Tuesday, January 25, 2011

Prices Essentially Even During 2010

Buttressed by low, low rates and a stabilizing economy, prices in Piedmont dropped only about 2% over the course of 2010, based on both average prices and price per square foot. The average price of a Piedmont home sold in 2010 was $1.401 million, down from 1.432 million in 2009, according to the MLS. The typical price per square foot was $513, down from $522.

A range of other measures supported the positive outlook: Total sales increased to 99 (from 76), typical days on market declined to 29 days (from 44), the number of distressed sales (bank-owned and short sales) remained very low at under a half dozen in each year.

Fifty-five homes were pulled from the market for various reasons, similar to the number from 2009, though lower on percentage basis given higher overall sales this year.

Given that homes sold in the fourth quarter typically went into contract during the unsettled period in August and September, it's comforting that the quarter's figures were quite strong in the end: 25 total sales (compared to only 19 in 4Q09) averaging $1.413 M (compared to $1.216 M in 4Q09).

Prices during the year ranged between $479,000 and $5.15 million, and within the quarter ranged between $479,000 and $3.4 million, suggesting good activity all along the price spectrum. The typical home sold for 4% less than its original asking price. (See detailed info at the bottom of this post.)

Oakland sales totaled just over 3200, a drop from last year's torrid 3700 pace, while total sales in Oakland 94610 and 94611 (roughly Montclair and Crocker Highlands) increased from 307 last year to a total of 445 this year. The average price across the city increased from $296K to $350K, an increase of 18%. Don't forget that this average is affected by the proportion of lower-priced homes in distressed circumstances that were on the market last year (and remain to a large degree this year). In fact the median (half of properties sold for figures above the price and half below) is only $194,000, suggesting a huge presence of low-priced sales in Oakland.

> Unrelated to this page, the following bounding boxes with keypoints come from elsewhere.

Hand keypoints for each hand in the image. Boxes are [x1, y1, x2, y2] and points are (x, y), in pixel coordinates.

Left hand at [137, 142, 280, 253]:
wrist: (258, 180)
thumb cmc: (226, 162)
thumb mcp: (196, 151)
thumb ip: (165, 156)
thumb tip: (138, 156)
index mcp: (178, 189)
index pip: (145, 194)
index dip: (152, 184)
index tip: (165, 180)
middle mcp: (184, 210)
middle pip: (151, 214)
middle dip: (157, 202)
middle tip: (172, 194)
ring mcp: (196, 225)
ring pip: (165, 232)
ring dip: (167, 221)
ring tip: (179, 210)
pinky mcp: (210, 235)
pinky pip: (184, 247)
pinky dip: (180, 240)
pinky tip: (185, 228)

Berkeley's sales figures also increased, from 424 to a total of 528 sales in 2010. The average price increased about 5% compared to 2009 (from $667.5K to $712.4K), though the median is much closer to the average than is the case in Oakland. The typical days on market in both Oakland and Berkeley was about 35 days.

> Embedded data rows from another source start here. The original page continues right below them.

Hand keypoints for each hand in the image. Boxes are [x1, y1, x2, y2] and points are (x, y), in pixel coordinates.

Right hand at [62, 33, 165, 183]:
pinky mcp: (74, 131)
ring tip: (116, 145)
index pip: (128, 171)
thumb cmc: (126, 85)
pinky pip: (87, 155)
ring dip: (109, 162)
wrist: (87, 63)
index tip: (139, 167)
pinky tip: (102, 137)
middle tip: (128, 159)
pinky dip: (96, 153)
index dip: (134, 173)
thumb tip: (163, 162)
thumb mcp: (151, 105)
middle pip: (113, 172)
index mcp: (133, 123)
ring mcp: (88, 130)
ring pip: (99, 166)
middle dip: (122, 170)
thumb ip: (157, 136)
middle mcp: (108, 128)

Communities typically considered our competitors--Lamorinda and Mill Valley--fared well. Lamorinda sales were up 20%, and prices inched up from $957K to $961K on average. The typical home sold in 55 days, a tad fewer than in 2009. And Mill Valley saw a 4.6% rise in prices in 2010 compared to 2009, though the median price declined gradually during the course of 2010. The total number of sales was up about 10%, and the typical home took about three months to sell.

(See this link for more on the pattern of defaults and foreclosures in Piedmont--while I'm sure more of us are having a tough time making payments and may be underwater on our mortgages, Foreclosure Radar reports only three foreclosures in town through November, 2010. One of these was represented on the MLS.)

The Region

The New York Times interactive graphic examining home price trends (through September) across 20 MSAs can be found here. The San Francisco MSA is the ''strongest market in the country,'' they say. S&P just released the October data--it shows the San Francisco MSA's index is up 38% since 2000, down 1.3% (seasonally adjusted) in October compared to September, and up 2.2% over the course of the year.

The State

The Ca. Assoc. of Realtors, meanwhile, has data through November: Total sales (#) across the state were up nearly 10% in November compared to October, though down about 9% from November 2009 to 2010. Median prices were down about 2.5% across the state during the same window.

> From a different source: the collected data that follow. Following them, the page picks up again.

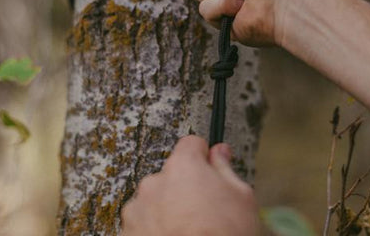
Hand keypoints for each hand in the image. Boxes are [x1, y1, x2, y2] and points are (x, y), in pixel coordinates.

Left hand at [120, 135, 258, 235]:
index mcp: (183, 166)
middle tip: (205, 210)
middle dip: (185, 187)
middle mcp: (155, 181)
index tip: (210, 168)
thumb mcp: (241, 198)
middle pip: (172, 174)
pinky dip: (155, 229)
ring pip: (156, 200)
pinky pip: (144, 223)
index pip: (191, 144)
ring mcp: (138, 208)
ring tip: (189, 231)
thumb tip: (220, 152)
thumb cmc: (223, 235)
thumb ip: (226, 168)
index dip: (203, 156)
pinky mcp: (128, 232)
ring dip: (168, 209)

The proportion of REO sales was down through the year, while short sales (meaning direct negotiations among the seller, his/her lender(s) and a buyer) were up--perhaps lenders are realizing they will do much better to take a market-based offer from a straightforward seller and buyer than to incur all the costs and risks associated with a foreclosure, empty house, and bottom-feeding distressed sale specialists. The proportion of ''discretionary sales,'' the new moniker for non-distressed sales, was up from 38% of total sales to 47% through late July, '10.

The scale of unsold inventory has been stable and consistent with trends over the last few decades--6 to 7 months. Interest rates were about a half point lower in November compared to the previous November (but have now increased about that much through the end of the year).